While television forced magazines to adapt to an increasingly popular visual medium, radio and magazines coexisted relatively well. But the clash between print, audio, and visual media in the early 1900s marks an interesting time in the history of mass media. The growth and spread of print as a mass medium took hundreds of years, which seems like an eternity when compared to the spread of audiovisual media. The lack of and resistance to literacy made the printed medium spread less quickly than audio and visual media, which is not surprising from an evolutionary perspective. Humans evolved to talk, look, and listen, as evidenced by the fact that we have body parts/organs that help us do these things.

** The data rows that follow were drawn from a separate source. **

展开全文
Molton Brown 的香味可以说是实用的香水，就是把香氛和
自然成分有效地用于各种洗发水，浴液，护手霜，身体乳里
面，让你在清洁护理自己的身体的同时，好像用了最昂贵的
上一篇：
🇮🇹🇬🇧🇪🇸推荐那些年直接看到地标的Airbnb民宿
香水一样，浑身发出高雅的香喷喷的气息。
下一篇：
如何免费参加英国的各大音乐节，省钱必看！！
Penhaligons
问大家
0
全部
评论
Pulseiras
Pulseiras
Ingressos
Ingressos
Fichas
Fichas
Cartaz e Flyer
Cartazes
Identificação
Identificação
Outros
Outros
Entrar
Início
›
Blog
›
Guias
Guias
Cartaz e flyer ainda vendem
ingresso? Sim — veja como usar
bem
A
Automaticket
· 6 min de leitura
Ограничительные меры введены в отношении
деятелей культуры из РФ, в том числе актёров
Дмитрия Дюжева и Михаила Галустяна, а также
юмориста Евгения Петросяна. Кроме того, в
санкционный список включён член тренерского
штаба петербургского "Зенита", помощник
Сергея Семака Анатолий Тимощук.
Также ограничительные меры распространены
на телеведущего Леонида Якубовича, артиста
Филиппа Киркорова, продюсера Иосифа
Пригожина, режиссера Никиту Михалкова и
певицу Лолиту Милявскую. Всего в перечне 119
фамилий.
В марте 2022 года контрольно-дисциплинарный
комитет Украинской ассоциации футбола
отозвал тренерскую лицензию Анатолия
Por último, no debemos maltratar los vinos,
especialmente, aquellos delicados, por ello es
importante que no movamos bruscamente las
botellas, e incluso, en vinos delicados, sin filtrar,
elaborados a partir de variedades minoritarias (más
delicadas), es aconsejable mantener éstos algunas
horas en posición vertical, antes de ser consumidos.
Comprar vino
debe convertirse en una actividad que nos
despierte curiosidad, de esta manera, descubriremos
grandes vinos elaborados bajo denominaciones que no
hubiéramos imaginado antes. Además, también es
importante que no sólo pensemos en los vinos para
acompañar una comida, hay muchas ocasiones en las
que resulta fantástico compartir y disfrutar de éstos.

We did not evolve to read and write, which is why the process of teaching those things is so difficult and time consuming.Marshall T. Poe, A History of Communications: Media and Society from the Evolution of Speech to the Internet (New York: Cambridge, 2011), 114. In general, people enjoy watching and listening more than reading and writing. While we had to adapt our brains to decode written language and our arms, hands, and fingers to be able to produce written text, the turn to listening to the radio and watching and listening to television and movies was much more comfortable, familiar, and effortless.